*THE DATA*
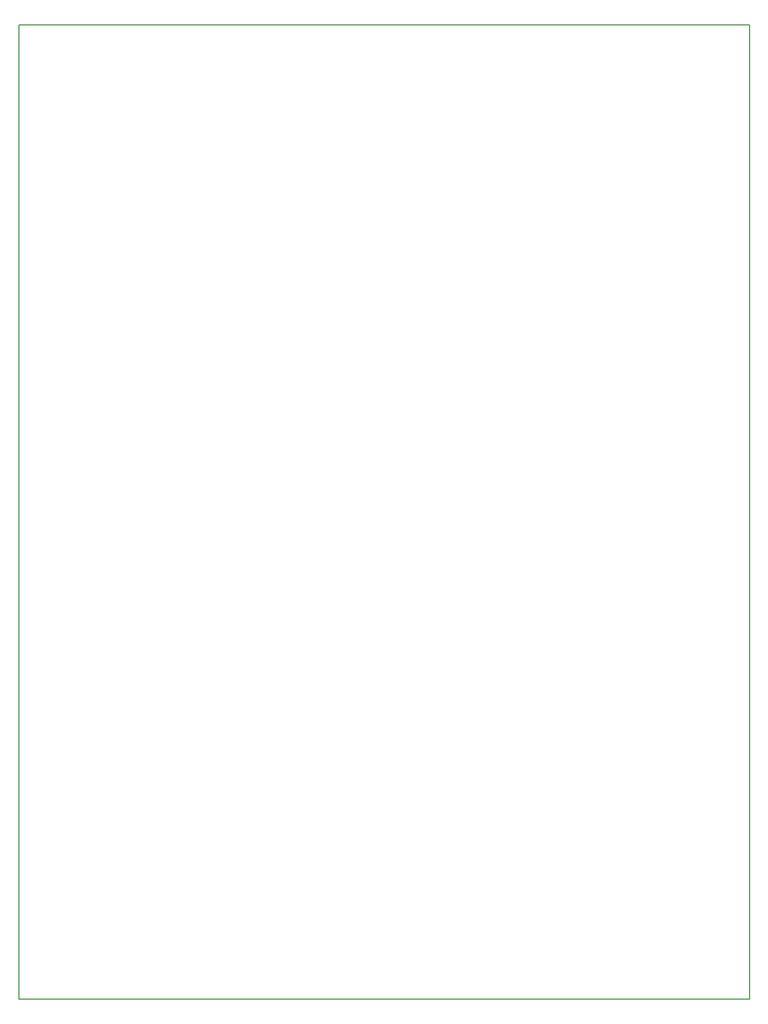
<source format=gbr>
G04 #@! TF.GenerationSoftware,KiCad,Pcbnew,(5.1.0)-1*
G04 #@! TF.CreationDate,2019-03-27T23:46:10-05:00*
G04 #@! TF.ProjectId,LatheControl,4c617468-6543-46f6-9e74-726f6c2e6b69,rev?*
G04 #@! TF.SameCoordinates,Original*
G04 #@! TF.FileFunction,Profile,NP*
%FSLAX46Y46*%
G04 Gerber Fmt 4.6, Leading zero omitted, Abs format (unit mm)*
G04 Created by KiCad (PCBNEW (5.1.0)-1) date 2019-03-27 23:46:10*
%MOMM*%
%LPD*%
G04 APERTURE LIST*
%ADD10C,0.150000*%
G04 APERTURE END LIST*
D10*
X190500000Y-177800000D02*
X190500000Y-25400000D01*
X76200000Y-177800000D02*
X190500000Y-177800000D01*
X76200000Y-25400000D02*
X76200000Y-177800000D01*
X76200000Y-25400000D02*
X190500000Y-25400000D01*
M02*

</source>
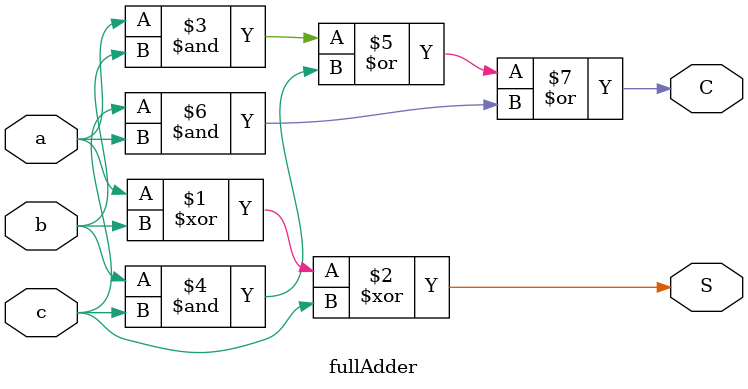
<source format=v>
module fourBitAdder(
    input wire[3:0] a,
    input wire[3:0] b,
    output wire[3:0] S,
    output wire Cout
);
    wire [2:0] C;
    fullAdder f1(.a(a[0]), .b(b[0]), .c(1'b0), .S(S[0]), .C(C[0]));
    fullAdder f2(.a(a[1]), .b(b[1]), .c(C[0]), .S(S[1]), .C(C[1]));
    fullAdder f3(.a(a[2]), .b(b[2]), .c(C[1]), .S(S[2]), .C(C[2]));
    fullAdder f4(.a(a[3]), .b(b[3]), .c(C[2]), .S(S[3]), .C(Cout));

endmodule

module fullAdder(
    input wire a, b, c,
    output wire S, C
);
    assign S = a ^ b ^ c;
    assign C = a&b | b&c | c&a;

endmodule
</source>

*EXERCISE OBJECTIVE*
Wherever an image appears, omit it; copy the rest of the records exactly.

*RESULT*
<source format=gbr>
G04 #@! TF.GenerationSoftware,KiCad,Pcbnew,(5.1.0)-1*
G04 #@! TF.CreationDate,2019-03-27T23:46:10-05:00*
G04 #@! TF.ProjectId,LatheControl,4c617468-6543-46f6-9e74-726f6c2e6b69,rev?*
G04 #@! TF.SameCoordinates,Original*
G04 #@! TF.FileFunction,Profile,NP*
%FSLAX46Y46*%
G04 Gerber Fmt 4.6, Leading zero omitted, Abs format (unit mm)*
G04 Created by KiCad (PCBNEW (5.1.0)-1) date 2019-03-27 23:46:10*
%MOMM*%
%LPD*%
G04 APERTURE LIST*
%ADD10C,0.150000*%
G04 APERTURE END LIST*
D10*
X190500000Y-177800000D02*
X190500000Y-25400000D01*
X76200000Y-177800000D02*
X190500000Y-177800000D01*
X76200000Y-25400000D02*
X76200000Y-177800000D01*
X76200000Y-25400000D02*
X190500000Y-25400000D01*
M02*

</source>
<source format=v>
module fourBitAdder(
    input wire[3:0] a,
    input wire[3:0] b,
    output wire[3:0] S,
    output wire Cout
);
    wire [2:0] C;
    fullAdder f1(.a(a[0]), .b(b[0]), .c(1'b0), .S(S[0]), .C(C[0]));
    fullAdder f2(.a(a[1]), .b(b[1]), .c(C[0]), .S(S[1]), .C(C[1]));
    fullAdder f3(.a(a[2]), .b(b[2]), .c(C[1]), .S(S[2]), .C(C[2]));
    fullAdder f4(.a(a[3]), .b(b[3]), .c(C[2]), .S(S[3]), .C(Cout));

endmodule

module fullAdder(
    input wire a, b, c,
    output wire S, C
);
    assign S = a ^ b ^ c;
    assign C = a&b | b&c | c&a;

endmodule
</source>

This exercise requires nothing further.